> What you should do
Among the lines below, keep only those from the one containing "contained inside is" through the one containing "via the links provided.", and reproduce them exactly.

#### Data for analysis

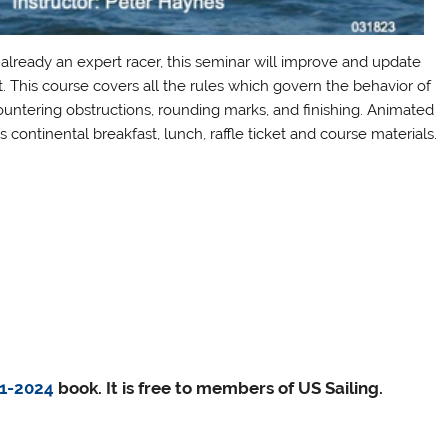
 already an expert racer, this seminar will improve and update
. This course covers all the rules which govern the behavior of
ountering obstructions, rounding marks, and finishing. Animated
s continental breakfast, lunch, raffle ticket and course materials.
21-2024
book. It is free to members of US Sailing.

########
#### Data for analysis

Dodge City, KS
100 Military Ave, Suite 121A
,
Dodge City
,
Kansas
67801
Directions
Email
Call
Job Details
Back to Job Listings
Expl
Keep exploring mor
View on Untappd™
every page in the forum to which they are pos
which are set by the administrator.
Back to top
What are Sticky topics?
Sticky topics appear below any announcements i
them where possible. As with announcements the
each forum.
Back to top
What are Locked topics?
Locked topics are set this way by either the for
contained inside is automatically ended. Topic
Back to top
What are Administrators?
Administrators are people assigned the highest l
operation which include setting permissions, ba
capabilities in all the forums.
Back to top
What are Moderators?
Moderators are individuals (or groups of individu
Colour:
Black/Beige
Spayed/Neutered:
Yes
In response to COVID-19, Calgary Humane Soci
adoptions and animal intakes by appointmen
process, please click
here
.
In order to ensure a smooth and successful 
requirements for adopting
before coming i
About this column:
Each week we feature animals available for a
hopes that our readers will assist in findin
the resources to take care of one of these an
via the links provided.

########

> Exercise output
contained inside is automatically ended. Topic
Back to top
What are Administrators?
Administrators are people assigned the highest l
operation which include setting permissions, ba
capabilities in all the forums.
Back to top
What are Moderators?
Moderators are individuals (or groups of individu
Colour:
Black/Beige
Spayed/Neutered:
Yes
In response to COVID-19, Calgary Humane Soci
adoptions and animal intakes by appointmen
process, please click
here
.
In order to ensure a smooth and successful 
requirements for adopting
before coming i
About this column:
Each week we feature animals available for a
hopes that our readers will assist in findin
the resources to take care of one of these an
via the links provided.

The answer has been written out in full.